I swear, this maniacal sprouting happened overnight. 
And it wasn't just one kind of plant; this contrarian response to my gardening was orchestrated by a few adjacent plant species, no doubt in sympathy with the ivy. My greens had unionized, it seemed.
^Not me— just a mammoth hedge and its trimmer


It reminded me of the mystery of Cereus greggii, a plant specie that flowers only one night a year all over Arizona, always simultaneously.
I thought about the attempted scientific explanation regarding chemical reactions and what not. But even scientists admit they don't quite have it.
Then I thought about how cultural phenomena that sprout with seeming coordination in distant parts of the globe are also explained, even as we don’t really have a handle on why.

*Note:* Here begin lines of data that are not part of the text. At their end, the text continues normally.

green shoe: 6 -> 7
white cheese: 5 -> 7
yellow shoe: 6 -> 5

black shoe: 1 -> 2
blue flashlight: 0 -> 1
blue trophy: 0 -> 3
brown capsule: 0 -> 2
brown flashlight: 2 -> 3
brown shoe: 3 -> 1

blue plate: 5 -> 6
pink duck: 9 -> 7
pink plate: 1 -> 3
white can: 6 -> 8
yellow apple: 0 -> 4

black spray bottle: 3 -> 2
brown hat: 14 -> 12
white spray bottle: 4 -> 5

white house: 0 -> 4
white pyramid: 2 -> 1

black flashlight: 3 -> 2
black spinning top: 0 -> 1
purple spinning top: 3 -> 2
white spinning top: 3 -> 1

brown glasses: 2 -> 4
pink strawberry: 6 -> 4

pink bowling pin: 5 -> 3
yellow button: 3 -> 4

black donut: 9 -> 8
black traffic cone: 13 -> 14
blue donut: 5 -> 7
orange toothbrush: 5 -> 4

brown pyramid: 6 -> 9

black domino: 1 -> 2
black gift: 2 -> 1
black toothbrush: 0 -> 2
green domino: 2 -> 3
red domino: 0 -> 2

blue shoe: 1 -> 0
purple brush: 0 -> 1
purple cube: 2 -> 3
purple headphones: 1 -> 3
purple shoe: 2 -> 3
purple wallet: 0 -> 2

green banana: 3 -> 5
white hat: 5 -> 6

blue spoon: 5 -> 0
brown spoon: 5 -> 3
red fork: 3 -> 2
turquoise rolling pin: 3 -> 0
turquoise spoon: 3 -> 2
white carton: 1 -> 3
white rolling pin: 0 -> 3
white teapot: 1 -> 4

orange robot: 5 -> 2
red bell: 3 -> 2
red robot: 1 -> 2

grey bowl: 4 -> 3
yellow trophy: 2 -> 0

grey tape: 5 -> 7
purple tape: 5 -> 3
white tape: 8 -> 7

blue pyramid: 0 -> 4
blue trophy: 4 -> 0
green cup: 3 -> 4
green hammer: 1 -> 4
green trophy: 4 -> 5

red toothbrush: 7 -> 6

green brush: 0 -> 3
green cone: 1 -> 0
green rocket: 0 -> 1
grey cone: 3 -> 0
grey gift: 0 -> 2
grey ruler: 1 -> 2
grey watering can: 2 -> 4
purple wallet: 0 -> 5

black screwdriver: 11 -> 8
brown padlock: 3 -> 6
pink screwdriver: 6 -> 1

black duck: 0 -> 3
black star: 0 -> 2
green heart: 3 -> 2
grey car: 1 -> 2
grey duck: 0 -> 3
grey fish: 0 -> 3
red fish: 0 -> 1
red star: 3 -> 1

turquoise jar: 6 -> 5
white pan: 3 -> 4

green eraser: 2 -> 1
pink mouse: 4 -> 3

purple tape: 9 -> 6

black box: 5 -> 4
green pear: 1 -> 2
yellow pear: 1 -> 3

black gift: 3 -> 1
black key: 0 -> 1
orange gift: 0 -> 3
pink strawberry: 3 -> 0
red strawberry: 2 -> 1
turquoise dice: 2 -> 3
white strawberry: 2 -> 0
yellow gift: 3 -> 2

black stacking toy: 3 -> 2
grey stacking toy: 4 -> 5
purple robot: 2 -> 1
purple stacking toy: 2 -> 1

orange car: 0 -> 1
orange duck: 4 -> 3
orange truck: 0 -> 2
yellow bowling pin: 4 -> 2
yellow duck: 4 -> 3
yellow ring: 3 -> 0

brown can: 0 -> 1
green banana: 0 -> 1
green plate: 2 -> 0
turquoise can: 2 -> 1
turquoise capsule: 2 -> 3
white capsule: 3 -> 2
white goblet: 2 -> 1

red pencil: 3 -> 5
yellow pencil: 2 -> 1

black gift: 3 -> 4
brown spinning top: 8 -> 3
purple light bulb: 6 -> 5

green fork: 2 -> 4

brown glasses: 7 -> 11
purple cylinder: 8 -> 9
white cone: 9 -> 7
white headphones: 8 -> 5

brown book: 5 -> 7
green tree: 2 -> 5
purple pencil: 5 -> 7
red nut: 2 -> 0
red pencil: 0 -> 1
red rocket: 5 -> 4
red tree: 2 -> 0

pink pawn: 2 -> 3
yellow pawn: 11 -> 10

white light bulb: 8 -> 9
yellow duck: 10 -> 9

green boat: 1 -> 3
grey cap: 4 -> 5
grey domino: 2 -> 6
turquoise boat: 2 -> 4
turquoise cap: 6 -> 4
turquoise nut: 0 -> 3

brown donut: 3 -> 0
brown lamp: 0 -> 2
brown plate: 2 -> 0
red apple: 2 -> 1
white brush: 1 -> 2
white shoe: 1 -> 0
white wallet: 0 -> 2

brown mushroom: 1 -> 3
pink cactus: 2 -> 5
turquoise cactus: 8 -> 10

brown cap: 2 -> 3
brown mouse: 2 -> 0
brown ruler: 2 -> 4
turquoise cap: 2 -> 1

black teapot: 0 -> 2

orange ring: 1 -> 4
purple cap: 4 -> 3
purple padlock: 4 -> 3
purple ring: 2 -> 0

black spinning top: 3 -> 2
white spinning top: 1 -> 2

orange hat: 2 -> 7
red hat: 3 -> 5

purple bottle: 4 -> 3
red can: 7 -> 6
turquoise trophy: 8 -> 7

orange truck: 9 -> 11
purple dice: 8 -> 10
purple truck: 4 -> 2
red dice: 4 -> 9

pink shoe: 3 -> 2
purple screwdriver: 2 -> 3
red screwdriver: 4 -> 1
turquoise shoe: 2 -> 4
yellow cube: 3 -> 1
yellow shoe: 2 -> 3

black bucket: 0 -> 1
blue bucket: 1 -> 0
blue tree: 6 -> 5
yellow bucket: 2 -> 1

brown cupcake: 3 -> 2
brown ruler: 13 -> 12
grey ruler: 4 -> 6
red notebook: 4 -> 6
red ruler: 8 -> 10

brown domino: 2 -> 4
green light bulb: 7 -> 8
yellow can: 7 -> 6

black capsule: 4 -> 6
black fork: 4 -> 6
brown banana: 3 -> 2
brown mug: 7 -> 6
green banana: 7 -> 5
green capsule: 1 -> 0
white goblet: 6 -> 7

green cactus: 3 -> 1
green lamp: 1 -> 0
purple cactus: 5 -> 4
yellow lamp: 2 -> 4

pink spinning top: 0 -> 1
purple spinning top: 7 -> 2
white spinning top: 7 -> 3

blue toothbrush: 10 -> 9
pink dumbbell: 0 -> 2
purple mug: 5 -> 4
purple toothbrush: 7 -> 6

Some months back, writers on my favorite kid-lit forum, chimed in about our works-in-progress. (WIP in writers’ speak.) Somehow it turned out that a whole host of us were writing time-travel middle grade novels set in the same state, South Carolina. It was eerie.
I did suggest some of us might move one state over. I mean, there are other states, Virginia. But no one was budging. Each of our stories had to be there.

Years from now, assuming a simultaneous publication of even a tenth of our body of work, (one can hope) it will be explained by cultural commentators somehow. But we, who lived it, know better. There is no rational explanation.


 I have experienced this mysterious phenomenon before. An idea I thought original, sprouted from others with whom I have had no communication. They didn’t steal my idea, and I know with certitude I didn’t steal or even borrow from anyone. It’s that Cereus Greggii thing, just happening in a different sphere.

Simultaneity. To me it is as close to proof that our five senses barely scratch what is real.

This is what I'm contemplating as I trim the front yard plants to make a nice neat hedge, again.